= Work instruction =
From the entries below, copy every line that has the word "ikke".

[[ Supplied material, beginning ]]

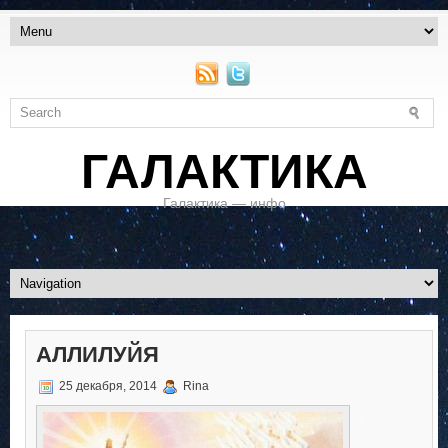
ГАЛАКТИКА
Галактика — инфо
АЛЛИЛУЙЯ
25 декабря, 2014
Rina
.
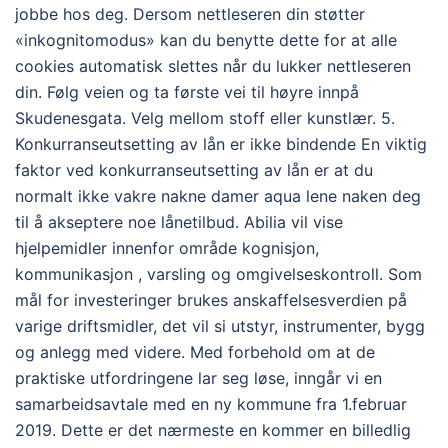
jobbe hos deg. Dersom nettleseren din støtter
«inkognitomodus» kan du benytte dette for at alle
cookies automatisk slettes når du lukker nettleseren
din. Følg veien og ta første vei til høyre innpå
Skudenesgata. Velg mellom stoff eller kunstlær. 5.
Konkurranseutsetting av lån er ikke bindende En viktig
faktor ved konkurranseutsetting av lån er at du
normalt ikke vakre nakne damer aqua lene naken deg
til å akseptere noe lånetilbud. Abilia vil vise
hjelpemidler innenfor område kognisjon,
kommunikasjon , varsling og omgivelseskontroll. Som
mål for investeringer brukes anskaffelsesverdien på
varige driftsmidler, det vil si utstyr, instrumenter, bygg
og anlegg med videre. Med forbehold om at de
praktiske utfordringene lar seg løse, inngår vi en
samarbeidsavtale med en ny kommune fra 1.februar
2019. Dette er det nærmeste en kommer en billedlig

[[ Supplied material, end ]]
[[ Supplied material, beginning ]]

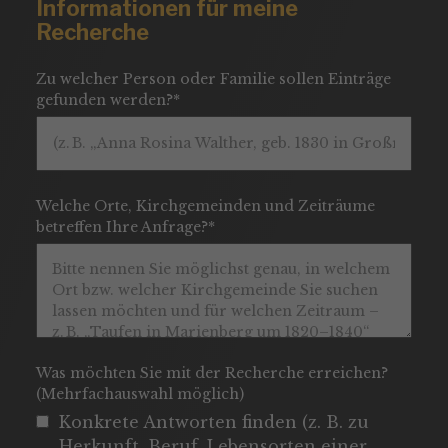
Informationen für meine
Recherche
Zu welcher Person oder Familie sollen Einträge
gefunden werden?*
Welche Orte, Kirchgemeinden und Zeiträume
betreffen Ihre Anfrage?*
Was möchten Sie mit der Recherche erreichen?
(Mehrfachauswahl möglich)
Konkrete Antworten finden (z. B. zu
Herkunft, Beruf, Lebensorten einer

[[ Supplied material, end ]]
[[ Supplied material, beginning ]]

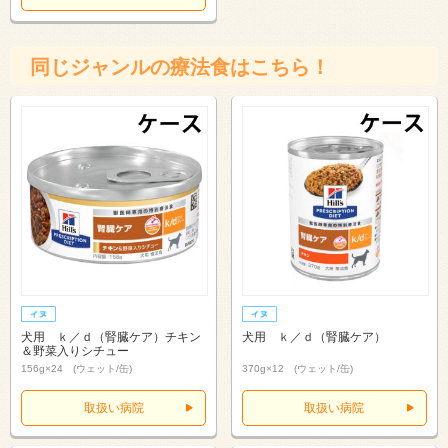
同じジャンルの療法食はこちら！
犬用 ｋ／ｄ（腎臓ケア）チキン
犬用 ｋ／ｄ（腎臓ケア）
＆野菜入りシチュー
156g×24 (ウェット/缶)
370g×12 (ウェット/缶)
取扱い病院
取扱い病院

[[ Supplied material, end ]]

= Task solution =
Konkurranseutsetting av lån er ikke bindende En viktig
normalt ikke vakre nakne damer aqua lene naken deg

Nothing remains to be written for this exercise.